The group made national headlines earlier this year when a Jewish student and hundreds of his classmates at a West Virginia high school were required to attend an assembly featuring the group where they were exhorted to commit to Christianity. More than 100 students staged a walkout in protest. 

Although this group was not directly connected to the Kennedy lawsuit, the ethos underlying its mission was at the heart of the case.  Justice Neil Gorsuch, who wrote the majority opinion, characterized the prayers of Coach Joseph Kennedy as quiet expressions of personal faith, rather than a loud, public, school-sponsored activity.  This portrayal was refuted in a dissenting opinion by Justice Sonia Sotomayor, who pointedly included photographs of the on-field prayer sessions to prove her point.   

As Jay Michaelson wrote in a column for the Daily Beast, at the high school he attended in a conservative state, “All the football jocks were in FCA and the prayers they led were as official as a fire drill.”  

There doesn’t seem to be much room for respecting Muslim, Jewish, atheist or other non-Christian student-athletes in such an environment.
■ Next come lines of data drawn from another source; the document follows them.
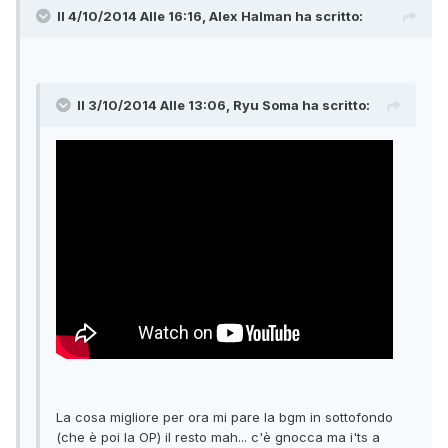
Il 4/10/2014 Alle 16:16, Alex Halman ha scritto:
Il 3/10/2014 Alle 13:06, Ryu Soma ha scritto:
La cosa migliore per ora mi pare la bgm in sottofondo
(che è poi la OP) il resto mah... c'è gnocca ma i'ts a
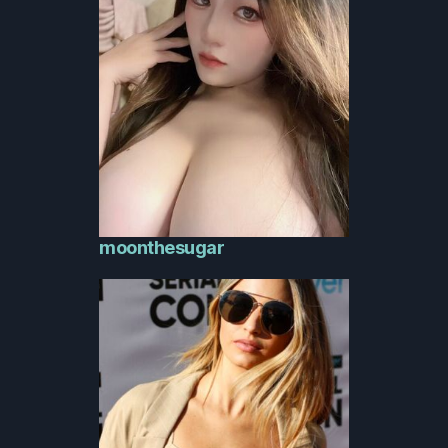
moonthesugar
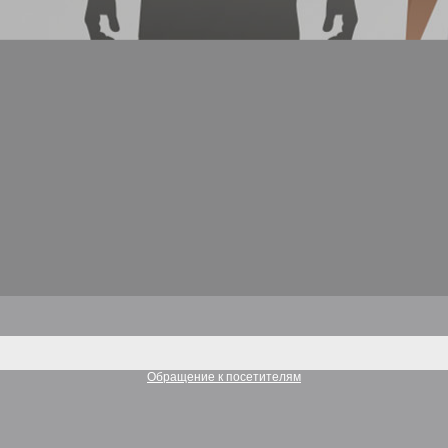
Обращение к посетителям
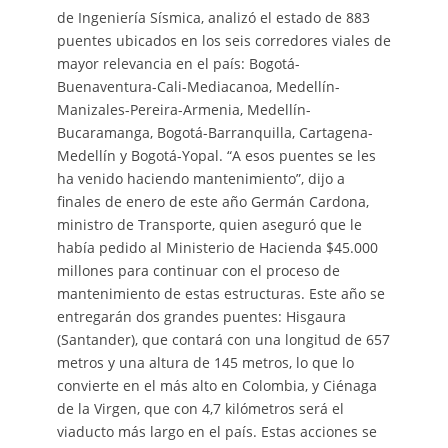
de Ingeniería Sísmica, analizó el estado de 883
puentes ubicados en los seis corredores viales de
mayor relevancia en el país: Bogotá-
Buenaventura-Cali-Mediacanoa, Medellín-
Manizales-Pereira-Armenia, Medellín-
Bucaramanga, Bogotá-Barranquilla, Cartagena-
Medellín y Bogotá-Yopal. “A esos puentes se les
ha venido haciendo mantenimiento”, dijo a
finales de enero de este año Germán Cardona,
ministro de Transporte, quien aseguró que le
había pedido al Ministerio de Hacienda $45.000
millones para continuar con el proceso de
mantenimiento de estas estructuras. Este año se
entregarán dos grandes puentes: Hisgaura
(Santander), que contará con una longitud de 657
metros y una altura de 145 metros, lo que lo
convierte en el más alto en Colombia, y Ciénaga
de la Virgen, que con 4,7 kilómetros será el
viaducto más largo en el país. Estas acciones se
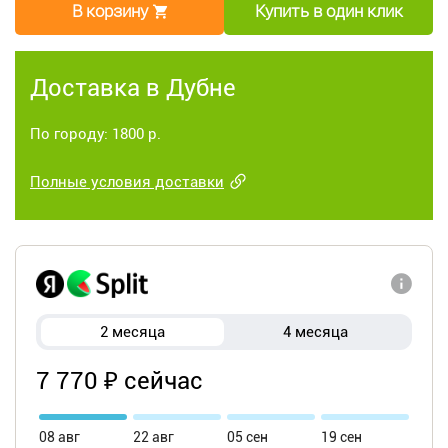
В корзину
Купить в один клик
Доставка в Дубне
По городу: 1800 р.
Полные условия доставки
2 месяца
4 месяца
7 770 ₽ сейчас
08 авг
22 авг
05 сен
19 сен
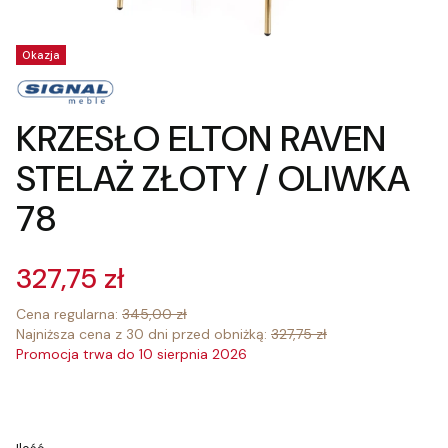
Tagi produktu
Okazja
KRZESŁO ELTON RAVEN
STELAŻ ZŁOTY / OLIWKA
78
327,75 zł
Cena regularna:
345,00 zł
Najniższa cena z 30 dni przed obniżką:
327,75 zł
Promocja trwa do 10 sierpnia 2026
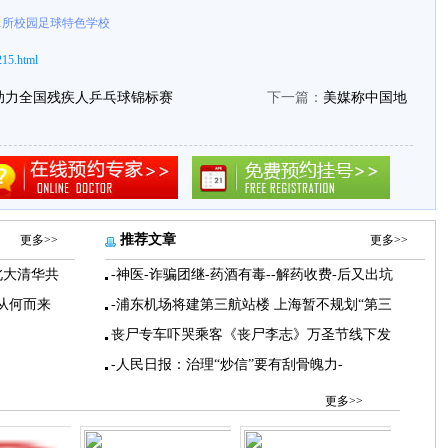
81所校园足球特色学校
215.html
助力全国残疾人乒乓球锦标赛
下一篇：
美媒称中国地
推荐文章
更多>>
更多>>
北大清华共
-神医-诈骗团继-药酒有毒--解药收费-后又出坑
从何而来
-浦东机场将建第三航站楼 上海暂不规划“第三
丧尸专车吓哭乘客《丧尸李志》万圣节线下发
-人民日报：治理“炒信”要有刮骨魄力-
更多>>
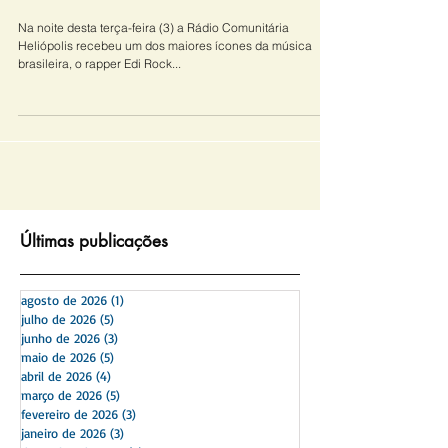
anos de
Na noite desta terça-feira (3) a Rádio Comunitária
Heliópolis recebeu um dos maiores ícones da música
brasileira, o rapper Edi Rock...
​Últimas publicações
agosto de 2026
(1)
1 post
julho de 2026
(5)
5 posts
junho de 2026
(3)
3 posts
maio de 2026
(5)
5 posts
abril de 2026
(4)
4 posts
março de 2026
(5)
5 posts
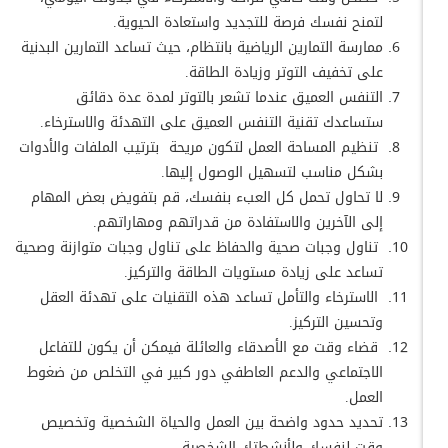
لتمنح نفسك فرصة للتجديد واستعادة الحيوية.
ممارسة التمارين الرياضية بانتظام، حيث تساعد التمارين البدنية
على تخفيف التوتر وزيادة الطاقة.
التنفس العميق عندما تشعر بالتوتر لمدة عدة دقائق
ستساعدك تقنية التنفس العميق على التهدئة والاسترخاء.
تنظيم المساحة العمل لتكون مريحة بترتيب الملفات والأدوات
بشكل مناسب لتسهيل الوصول إليها.
لا تحاول تحمل كل العبء بنفسك، قم بتفويض بعض المهام
إلى الآخرين والاستفادة من قدراتهم ومهاراتهم.
تناول وجبات صحية والحفاظ على تناول وجبات متوازنة وصحية
تساعد على زيادة مستويات الطاقة والتركيز.
الاسترخاء والتأمل تساعد هذه التقنيات على تهدئة العقل
وتحسين التركيز.
قضاء وقت مع الأصدقاء والعائلة فيمكن أن يكون للتفاعل
الاجتماعي والدعم العاطفي دور كبير في التخلص من ضغوط
العمل.
تحديد حدود واضحة بين العمل والحياة الشخصية وتخصيص
وقت لنفسك ولأنشطتك الشخصية.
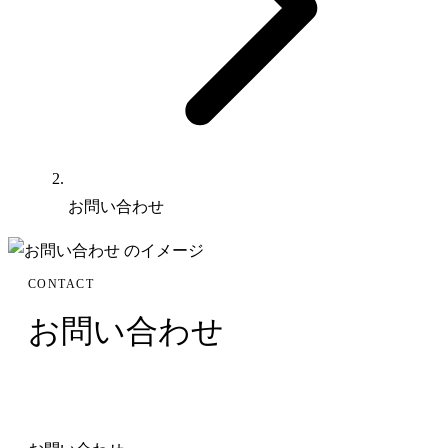
お問い合わせ
CONTACT
お問い合わせ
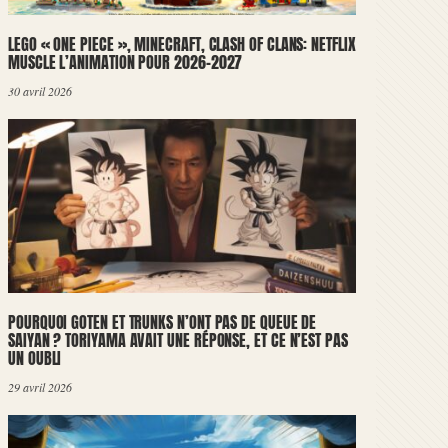
LEGO « ONE PIECE », MINECRAFT, CLASH OF CLANS: NETFLIX
MUSCLE L’ANIMATION POUR 2026-2027
30 avril 2026
POURQUOI GOTEN ET TRUNKS N’ONT PAS DE QUEUE DE
SAIYAN ? TORIYAMA AVAIT UNE RÉPONSE, ET CE N’EST PAS
UN OUBLI
29 avril 2026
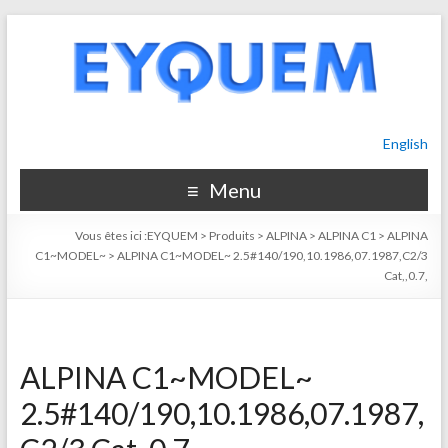
English
Menu
Vous êtes ici :
EYQUEM
>
Produits
>
ALPINA
>
ALPINA C1
>
ALPINA
C1~MODEL~
>
ALPINA C1~MODEL~ 2.5#140/190,10.1986,07.1987,C2/3
Cat,,0.7,
ALPINA C1~MODEL~
2.5#140/190,10.1986,07.1987,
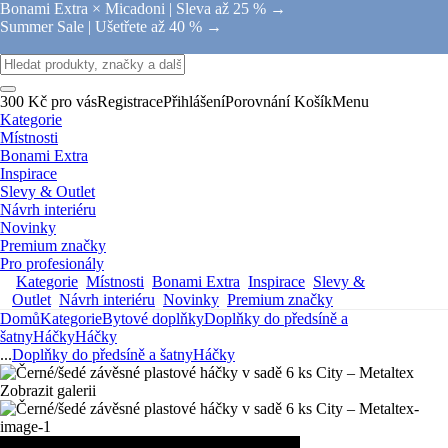
Bonami Extra × Micadoni |
Sleva až 25 % →
Summer Sale |
Ušetřete až 40 % →
300 Kč pro vás
Registrace
Přihlášení
Porovnání
Košík
Menu
Kategorie
Místnosti
Bonami Extra
Inspirace
Slevy & Outlet
Návrh interiéru
Novinky
Premium značky
Pro profesionály
Kategorie
Místnosti
Bonami Extra
Inspirace
Slevy &
Outlet
Návrh interiéru
Novinky
Premium značky
Domů
Kategorie
Bytové doplňky
Doplňky do předsíně a
šatny
Háčky
Háčky
...
Doplňky do předsíně a šatny
Háčky
Zobrazit galerii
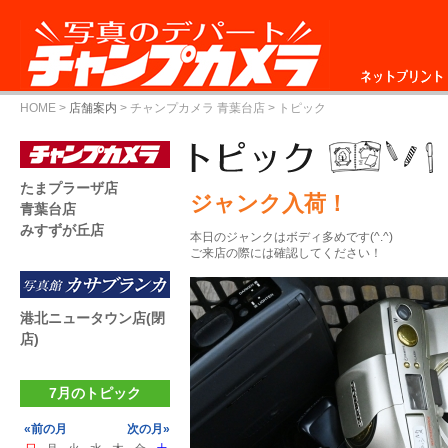
ネットプリント
HOME
>
店舗案内
>
チャンプカメラ 青葉台店
> トピック
たまプラーザ店
ジャンク入荷！
青葉台店
みすずが丘店
本日のジャンクはボディ多めです(^.^)
ご来店の際には確認してください！
港北ニュータウン店(閉
店)
7月のトピック
«前の月
次の月»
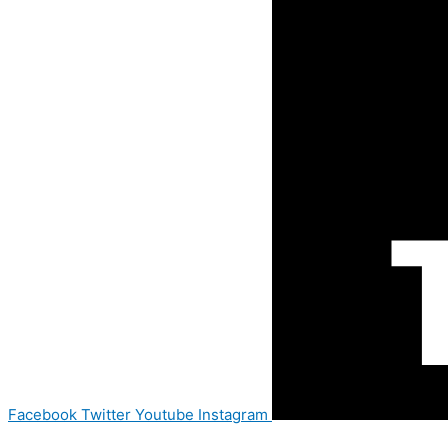
Facebook
Twitter
Youtube
Instagram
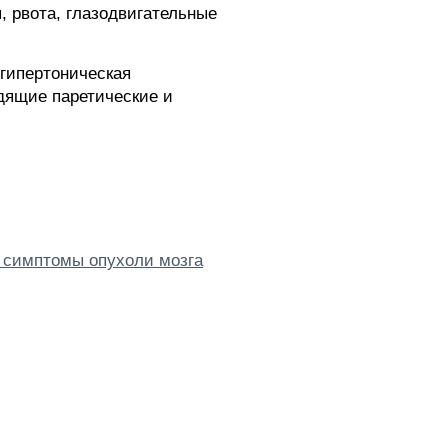
, рвота, глазодвигательные
 гипертоническая
дящие паретические и
е симптомы опухоли мозга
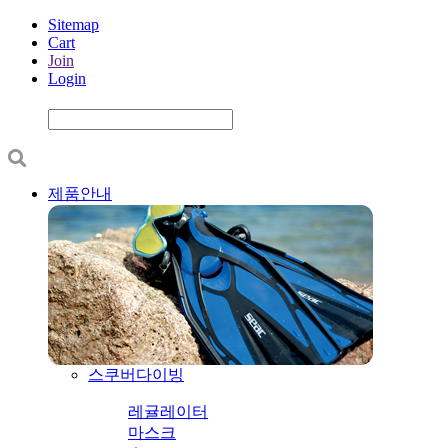
Sitemap
Cart
Join
Login
제품안내
스쿠버다이빙
레귤레이터
마스크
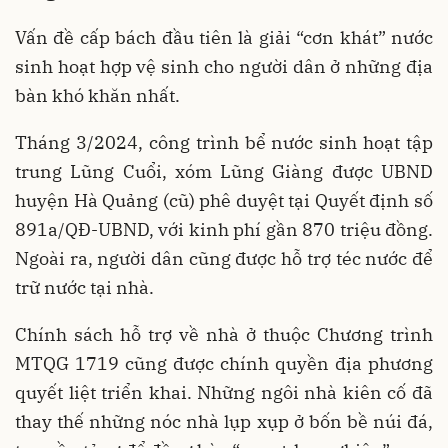
Vấn đề cấp bách đầu tiên là giải “cơn khát” nước
sinh hoạt hợp vệ sinh cho người dân ở những địa
bàn khó khăn nhất.
Tháng 3/2024, công trình bể nước sinh hoạt tập
trung Lũng Cuổi, xóm Lũng Giàng được UBND
huyện Hà Quảng (cũ) phê duyệt tại Quyết định số
891a/QĐ-UBND, với kinh phí gần 870 triệu đồng.
Ngoài ra, người dân cũng được hỗ trợ téc nước để
trữ nước tại nhà.
Chính sách hỗ trợ về nhà ở thuộc Chương trình
MTQG 1719 cũng được chính quyền địa phương
quyết liệt triển khai. Những ngôi nhà kiên cố đã
thay thế những nóc nhà lụp xụp ở bốn bề núi đá,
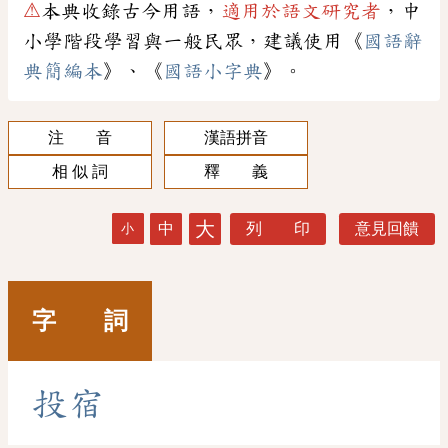
⚠
本典收錄古今用語，
適用於語文研究者
，中
小學階段學習與一般民眾，建議使用《
國語辭
典簡編本
》、《
國語小字典
》。
注 音
漢語拼音
相 似 詞
釋 義
大
中
列 印
意見回饋
小
字 詞
投
宿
In fact, a high school football coach in Ohio and seven members of his staff were suspended last year for forcing a player who is a member of the Hebrew Israelites and keeps kosher to eat a pepperoni pizza as punishment for missing practice.  

In the Forward column, opinion editor Laura E. Adkins says “trying to remove the religious character of our country” is impossible. But the First Amendment’s Establishment Clause was not intended to negate the religious character of the United States and of its citizens, only to ensure that all expressions of religion would be allowed to flourish free from government interference or endorsement.  

Even as our nation’s population has become ever more diverse, Jewish leaders have had to spend an inordinate amount of time sensitizing public school administrators, teachers, and school board members to the needs and concerns of minority-faith students, and to combating outright discrimination.  

The court’s decision, in this case, will make such advocacy that much more difficult, leaving Jewish students and school district employees feeling unseen, unheard and unprotected.  

That can’t be the outcome envisioned by the drafters of the First Amendment.